Wenn zwischen dem Kläger und seiner damaligen Braut ein Auftragsverhältnis bestand, so spricht weiterhin die tatsächliche Vermutung dafür, daß der Wille des Klägers damals auf Eigentumserwerb für seine Braut und Auftraggeberin gerichtet war, daß er also nicht für sich das Eigentum erwerben wollte. Das BGB. hat in § 1381 die gesetzliche Vermutung aufgestellt, daß, wenn der Ehemann mit Mitteln des eingebrachten Gutes der Frau bewegliche Sachen erwirbt, mit dem Erwerbe das Eigentum auf die Frau übergeht. Nun kann allerdings diese Bestimmung hier keine Anwendung finden, weil damals die Ehe zwischen dem Kläger und seiner Ehefrau noch nicht bestanden hat. Aber derselbe Gedanke, der dieser Vorschrift zugrunde liegt, läßt die tatsächliche Vermutung begründet erscheinen, daß ein Bräutigam, wenn er mit Mitteln seiner Braut im Hinblick auf die zukünftige Ehe kraft Auftrags die Ausstattung der ehelichen Wohnung beschafft, den Willen hat, das Eigentum für seine Braut und zukünftige Ehefrau zu erwerben. Die tatsächliche Vermutung, daß der Wille des beauftragten Stellvertreters beim Erwerbe des Eigentums dem Auftrag entspricht, wird aber auch ganz allgemein schon durch die Erwägung gerechtfertigt, daß sonst der Beauftragte wider Treu und Glauben verstoßen würde. Es hätte also der Kläger den Beweis zu erbringen, daß er entgegen dem ihm erteilten Auftrage den Willen gehabt habe, das Eigentum an den Möbeln für sich zu erwerben. Bisher fehlt es für die "unbedenkliche" Annahme des Berufungsgerichts, daß der Kläger das Eigentum für sich habe erwerben wollen, an ausreichender Begründung.

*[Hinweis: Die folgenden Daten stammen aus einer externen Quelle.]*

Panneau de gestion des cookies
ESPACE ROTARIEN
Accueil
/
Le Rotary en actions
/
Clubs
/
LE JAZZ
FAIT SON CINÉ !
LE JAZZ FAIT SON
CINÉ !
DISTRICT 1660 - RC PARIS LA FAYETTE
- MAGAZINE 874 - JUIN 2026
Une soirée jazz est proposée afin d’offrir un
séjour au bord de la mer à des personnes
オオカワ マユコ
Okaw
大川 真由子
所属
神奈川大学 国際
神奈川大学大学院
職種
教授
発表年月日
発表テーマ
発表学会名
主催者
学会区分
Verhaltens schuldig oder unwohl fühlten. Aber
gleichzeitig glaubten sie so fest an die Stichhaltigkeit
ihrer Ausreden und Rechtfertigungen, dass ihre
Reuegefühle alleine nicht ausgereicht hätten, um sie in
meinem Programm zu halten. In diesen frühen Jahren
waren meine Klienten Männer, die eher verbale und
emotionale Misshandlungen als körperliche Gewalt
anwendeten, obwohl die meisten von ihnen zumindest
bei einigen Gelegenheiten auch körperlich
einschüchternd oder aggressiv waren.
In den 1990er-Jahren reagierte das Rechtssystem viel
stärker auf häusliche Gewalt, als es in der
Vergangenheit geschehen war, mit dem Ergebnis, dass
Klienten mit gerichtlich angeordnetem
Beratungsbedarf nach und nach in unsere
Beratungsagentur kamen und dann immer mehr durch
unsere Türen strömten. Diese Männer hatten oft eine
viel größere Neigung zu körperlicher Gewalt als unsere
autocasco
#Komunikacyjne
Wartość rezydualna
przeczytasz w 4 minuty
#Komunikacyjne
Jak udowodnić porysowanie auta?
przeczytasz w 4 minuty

Das Berufungsurteil mußte also schon aus diesen Gründen der Aufhebung verfallen. Es geben aber auch die Ausführungen zur Frage der Gutgläubigkeit der Beklagten beim Erwerbe der Möbel, die das Berufungsgericht verneint, zu rechtlichen Bedenken Anlaß. Es kommt beim Eigentumserwerb vom Nichteigentümer darauf an, ob dem Erwerber bekannt oder infolge grober Fahrlässigkeit unbekannt war, daß die Sache dem Veräußerer nicht gehöre, also auf den guten Glauben in bezug auf das Eigentum des Veräußerers (§ 932 Abs. 2 BGB.). Die Erwägungen des Kammergerichts berechtigen aber zu dem Zweifel, ob es sich dessen klar bewußt gewesen ist; denn das Kammergericht scheint der Beklagten im wesentlichen zum Vorwurf machen zu wollen, daß sie nicht aufgeklärt habe, ob die Verkäuferin Ehefrau war und ob sie zum Verkaufe die ehemännliche Zustimmung hatte, und findet darin eine grobe Fahrlässigkeit. Es wird auch noch ausdrücklich auf den § 1396 BGB. hingewiesen, §1396 hat aber das Eigentum der Ehefrau zur Voraussetzung, hingegen besagt § 1404 BGB. ausdrücklich, daß es auf die Gutgläubigkeit des Erwerbers einer zum eingebrachten Gute der Ehefrau gehörigen Sache hinsichtlich deren Berechtigung zum Verkauf nicht ankommt; der Erwerber muß vielmehr den Mangel der Veräußerungsberechtigung der Ehefrau auch dann gegen sich gelten lassen, wenn er nicht gewußt hat, daß sie eine Ehefrau war.